Governance, assurance and oversight
The accountability vocabulary - who answers, who checks, who can challenge. Conformity assessment is the EU AI Act gate for high-risk systems before market, and explainability (why an output) is distinct from interpretability (how the model works inside).
This is the accountability vocabulary: who answers, who checks, who can challenge. AI governance is the rules, policies, processes and accountability structures steering responsible AI across its whole life cycle, and Accountability - people and orgs answerable for a system's functioning and impacts - is its anchor.
- AI assurance → the measurable mechanisms (evaluations, audits, certifications, documentation) that demonstrate trustworthiness and compliance.
- AI audit → an independent, systematic review of a system or its governance against defined criteria.
- Oversight → the supervision arrangements, human or institutional, that monitor, review and can intervene.
- Transparency → making information available to stakeholders: a system's existence, capabilities, data, logic and limits.
- Contestability → people's ability to challenge an AI-influenced decision and obtain review or redress.
- Impact assessment → a risk tool assessing benefits, risks and limitations throughout the life cycle.

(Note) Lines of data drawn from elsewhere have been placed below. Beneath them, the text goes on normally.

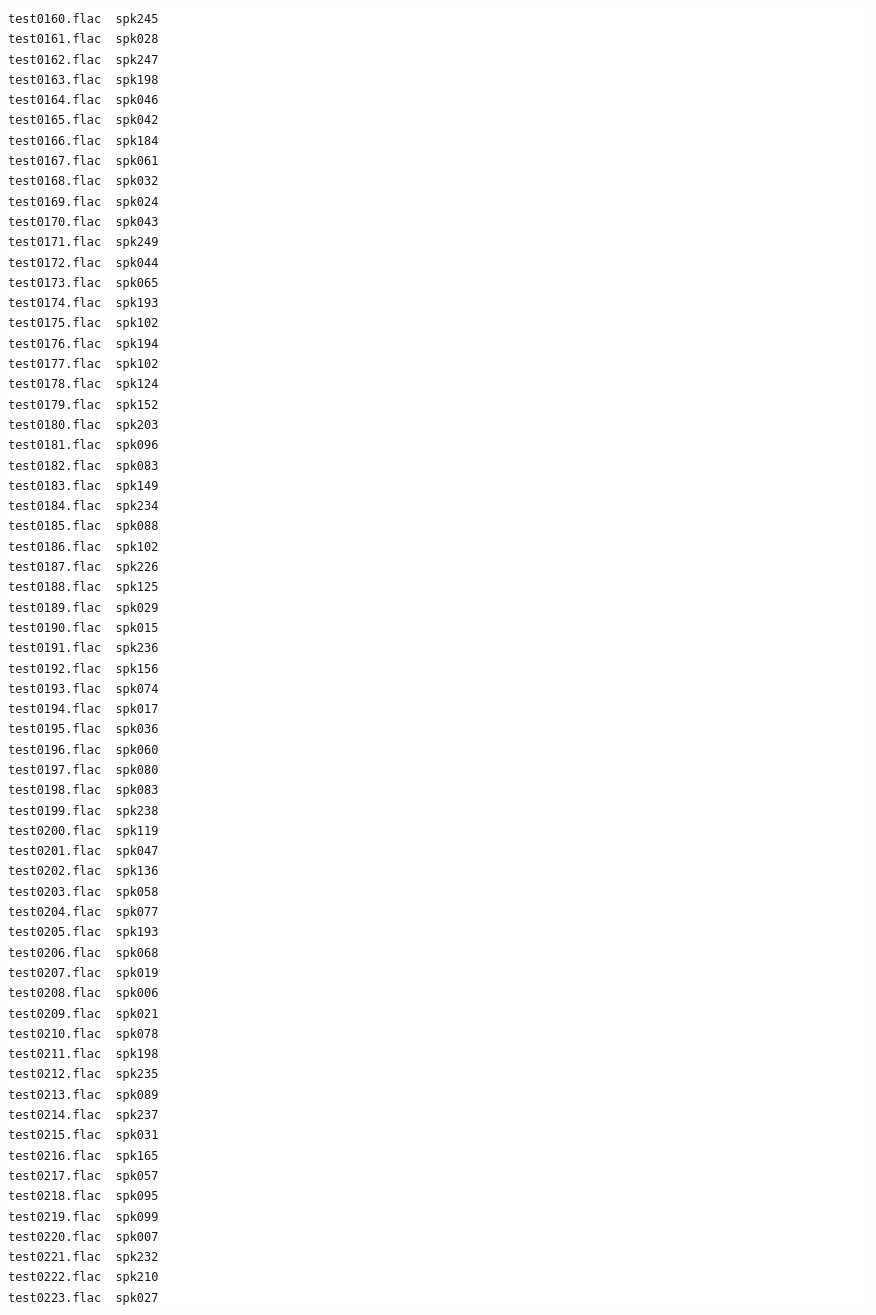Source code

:     test0160.flac  spk245
    test0161.flac  spk028
    test0162.flac  spk247
    test0163.flac  spk198
    test0164.flac  spk046
    test0165.flac  spk042
    test0166.flac  spk184
    test0167.flac  spk061
    test0168.flac  spk032
    test0169.flac  spk024
    test0170.flac  spk043
    test0171.flac  spk249
    test0172.flac  spk044
    test0173.flac  spk065
    test0174.flac  spk193
    test0175.flac  spk102
    test0176.flac  spk194
    test0177.flac  spk102
    test0178.flac  spk124
    test0179.flac  spk152
    test0180.flac  spk203
    test0181.flac  spk096
    test0182.flac  spk083
    test0183.flac  spk149
    test0184.flac  spk234
    test0185.flac  spk088
    test0186.flac  spk102
    test0187.flac  spk226
    test0188.flac  spk125
    test0189.flac  spk029
    test0190.flac  spk015
    test0191.flac  spk236
    test0192.flac  spk156
    test0193.flac  spk074
    test0194.flac  spk017
    test0195.flac  spk036
    test0196.flac  spk060
    test0197.flac  spk080
    test0198.flac  spk083
    test0199.flac  spk238
    test0200.flac  spk119
    test0201.flac  spk047
    test0202.flac  spk136
    test0203.flac  spk058
    test0204.flac  spk077
    test0205.flac  spk193
    test0206.flac  spk068
    test0207.flac  spk019
    test0208.flac  spk006
    test0209.flac  spk021
    test0210.flac  spk078
    test0211.flac  spk198
    test0212.flac  spk235
    test0213.flac  spk089
    test0214.flac  spk237
    test0215.flac  spk031
    test0216.flac  spk165
    test0217.flac  spk057
    test0218.flac  spk095
    test0219.flac  spk099
    test0220.flac  spk007
    test0221.flac  spk232
    test0222.flac  spk210
    test0223.flac  spk027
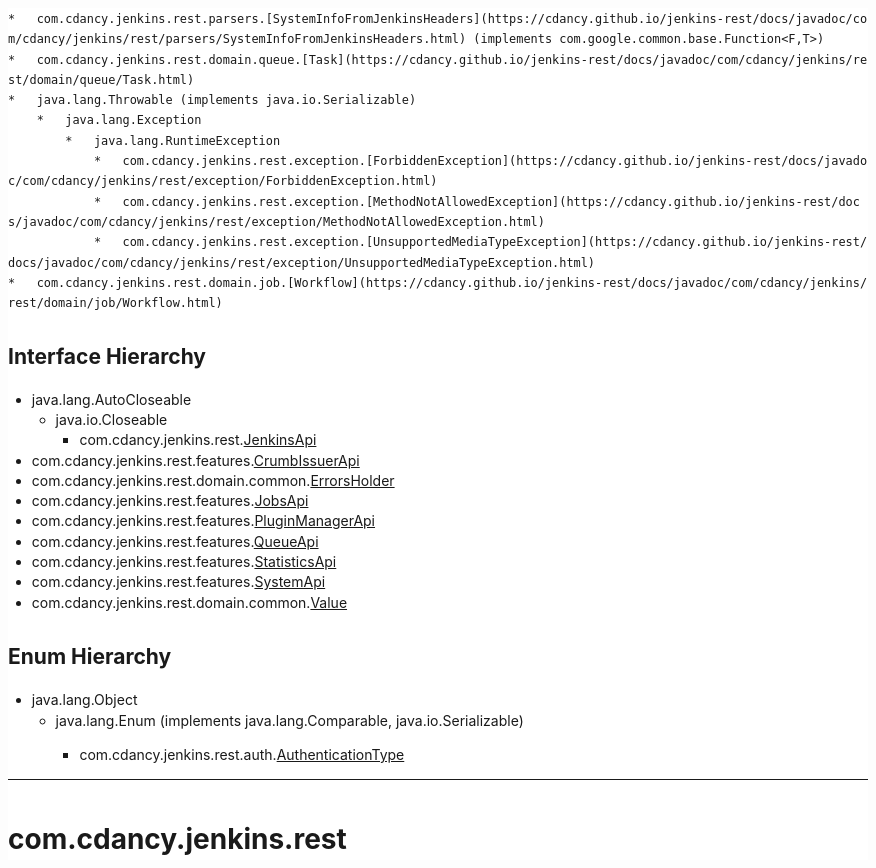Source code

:     *   com.cdancy.jenkins.rest.parsers.[SystemInfoFromJenkinsHeaders](https://cdancy.github.io/jenkins-rest/docs/javadoc/com/cdancy/jenkins/rest/parsers/SystemInfoFromJenkinsHeaders.html) (implements com.google.common.base.Function<F,T>)
    *   com.cdancy.jenkins.rest.domain.queue.[Task](https://cdancy.github.io/jenkins-rest/docs/javadoc/com/cdancy/jenkins/rest/domain/queue/Task.html)
    *   java.lang.Throwable (implements java.io.Serializable)
        *   java.lang.Exception
            *   java.lang.RuntimeException
                *   com.cdancy.jenkins.rest.exception.[ForbiddenException](https://cdancy.github.io/jenkins-rest/docs/javadoc/com/cdancy/jenkins/rest/exception/ForbiddenException.html)
                *   com.cdancy.jenkins.rest.exception.[MethodNotAllowedException](https://cdancy.github.io/jenkins-rest/docs/javadoc/com/cdancy/jenkins/rest/exception/MethodNotAllowedException.html)
                *   com.cdancy.jenkins.rest.exception.[UnsupportedMediaTypeException](https://cdancy.github.io/jenkins-rest/docs/javadoc/com/cdancy/jenkins/rest/exception/UnsupportedMediaTypeException.html)
    *   com.cdancy.jenkins.rest.domain.job.[Workflow](https://cdancy.github.io/jenkins-rest/docs/javadoc/com/cdancy/jenkins/rest/domain/job/Workflow.html)

## Interface Hierarchy

*   java.lang.AutoCloseable
    *   java.io.Closeable
        *   com.cdancy.jenkins.rest.[JenkinsApi](https://cdancy.github.io/jenkins-rest/docs/javadoc/com/cdancy/jenkins/rest/JenkinsApi.html)
*   com.cdancy.jenkins.rest.features.[CrumbIssuerApi](https://cdancy.github.io/jenkins-rest/docs/javadoc/com/cdancy/jenkins/rest/features/CrumbIssuerApi.html)
*   com.cdancy.jenkins.rest.domain.common.[ErrorsHolder](https://cdancy.github.io/jenkins-rest/docs/javadoc/com/cdancy/jenkins/rest/domain/common/ErrorsHolder.html)
*   com.cdancy.jenkins.rest.features.[JobsApi](https://cdancy.github.io/jenkins-rest/docs/javadoc/com/cdancy/jenkins/rest/features/JobsApi.html)
*   com.cdancy.jenkins.rest.features.[PluginManagerApi](https://cdancy.github.io/jenkins-rest/docs/javadoc/com/cdancy/jenkins/rest/features/PluginManagerApi.html)
*   com.cdancy.jenkins.rest.features.[QueueApi](https://cdancy.github.io/jenkins-rest/docs/javadoc/com/cdancy/jenkins/rest/features/QueueApi.html)
*   com.cdancy.jenkins.rest.features.[StatisticsApi](https://cdancy.github.io/jenkins-rest/docs/javadoc/com/cdancy/jenkins/rest/features/StatisticsApi.html)
*   com.cdancy.jenkins.rest.features.[SystemApi](https://cdancy.github.io/jenkins-rest/docs/javadoc/com/cdancy/jenkins/rest/features/SystemApi.html)
*   com.cdancy.jenkins.rest.domain.common.[Value](https://cdancy.github.io/jenkins-rest/docs/javadoc/com/cdancy/jenkins/rest/domain/common/Value.html)<T>

## Enum Hierarchy

*   java.lang.Object
    *   java.lang.Enum<E> (implements java.lang.Comparable<T>, java.io.Serializable)
        *   com.cdancy.jenkins.rest.auth.[AuthenticationType](https://cdancy.github.io/jenkins-rest/docs/javadoc/com/cdancy/jenkins/rest/auth/AuthenticationType.html)
		
---

# com.cdancy.jenkins.rest
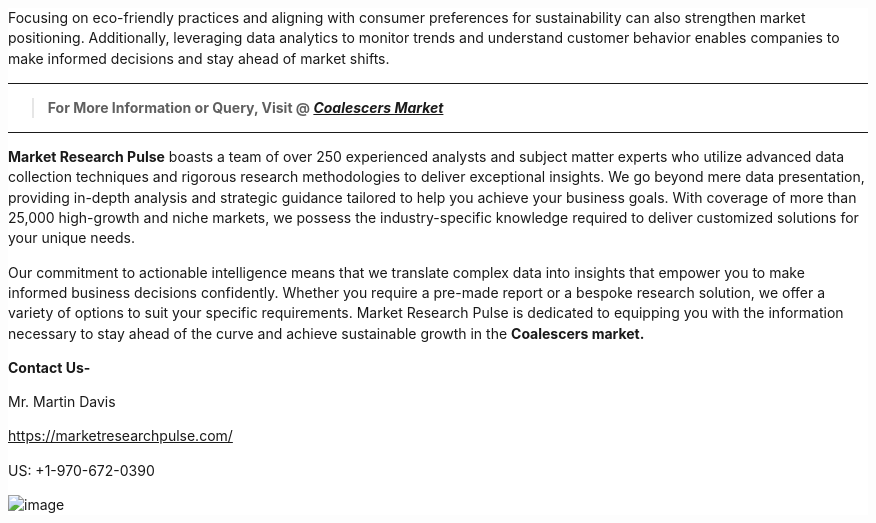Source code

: Focusing on eco-friendly practices and aligning with consumer preferences for sustainability can also strengthen market positioning. Additionally, leveraging data analytics to monitor trends and understand customer behavior enables companies to make informed decisions and stay ahead of market shifts.</p><hr /><blockquote><p><strong>For More Information or Query, Visit @&nbsp;<em><a href="https://marketresearchpulse.com/report/118775/coalescers-market?utm_source=Linkedin&utm_medium=0116">Coalescers Market</a></em></strong></p></blockquote><hr /><p><strong>Market Research Pulse</strong> boasts a team of over 250 experienced analysts and subject matter experts who utilize advanced data collection techniques and rigorous research methodologies to deliver exceptional insights. We go beyond mere data presentation, providing in-depth analysis and strategic guidance tailored to help you achieve your business goals. With coverage of more than 25,000 high-growth and niche markets, we possess the industry-specific knowledge required to deliver customized solutions for your unique needs.</p><p>Our commitment to actionable intelligence means that we translate complex data into insights that empower you to make informed business decisions confidently. Whether you require a pre-made report or a bespoke research solution, we offer a variety of options to suit your specific requirements. Market Research Pulse is dedicated to equipping you with the information necessary to stay ahead of the curve and achieve sustainable growth in the <strong>Coalescers market.</strong></p><p><strong>Contact Us-</strong></p><p>Mr. Martin Davis</p><p>https://marketresearchpulse.com/</p><p>US: +1-970-672-0390</p>
![image](https://github.com/user-attachments/assets/5f8301f8-b1d3-428f-a732-5ede04f597ca)
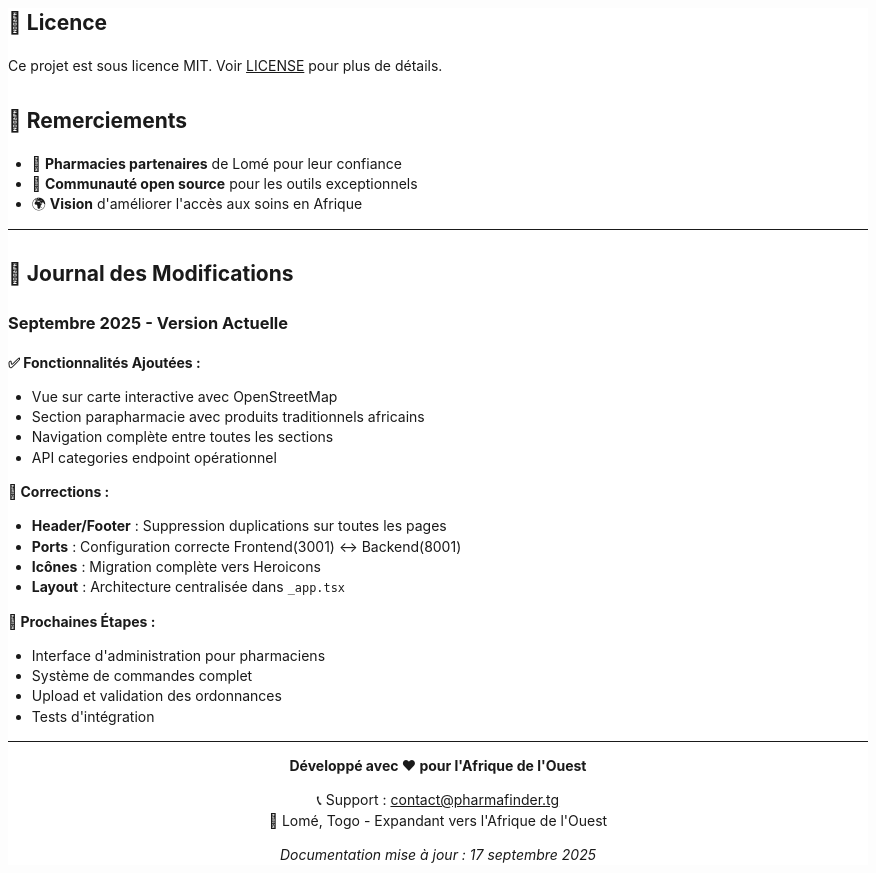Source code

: ## 📄 Licence

Ce projet est sous licence MIT. Voir [LICENSE](LICENSE) pour plus de détails.

## 🙏 Remerciements

- 💊 **Pharmacies partenaires** de Lomé pour leur confiance
- 👥 **Communauté open source** pour les outils exceptionnels
- 🌍 **Vision** d'améliorer l'accès aux soins en Afrique

---

## 📝 Journal des Modifications

### Septembre 2025 - Version Actuelle

**✅ Fonctionnalités Ajoutées :**
- Vue sur carte interactive avec OpenStreetMap
- Section parapharmacie avec produits traditionnels africains  
- Navigation complète entre toutes les sections
- API categories endpoint opérationnel

**🐛 Corrections :**
- **Header/Footer** : Suppression duplications sur toutes les pages
- **Ports** : Configuration correcte Frontend(3001) ↔ Backend(8001)
- **Icônes** : Migration complète vers Heroicons
- **Layout** : Architecture centralisée dans `_app.tsx`

**🎯 Prochaines Étapes :**
- Interface d'administration pour pharmaciens
- Système de commandes complet
- Upload et validation des ordonnances
- Tests d'intégration

---

<div align="center">

**Développé avec ❤️ pour l'Afrique de l'Ouest**

📞 Support : contact@pharmafinder.tg  
📍 Lomé, Togo - Expandant vers l'Afrique de l'Ouest

*Documentation mise à jour : 17 septembre 2025*

</div>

- Human in the loop (HITL) → keeping a human in the decision path to review, confirm or override.
- Human-centric AI (designed around human needs and dignity) and Trustworthy AI (lawful, ethical and robust) frame the values.
Conformity assessment is the process demonstrating a system meets specified legal or standards requirements - and specifically the EU AI Act's gate for high-risk systems before they reach market. Don't confuse it with an audit (independent review) or impact assessment (risk tool).
Explainability → describing in plain terms why a model produced a particular output. Interpretability → how the model works inside, consistently and predictably. Explainability is the why this output; interpretability is the how it works.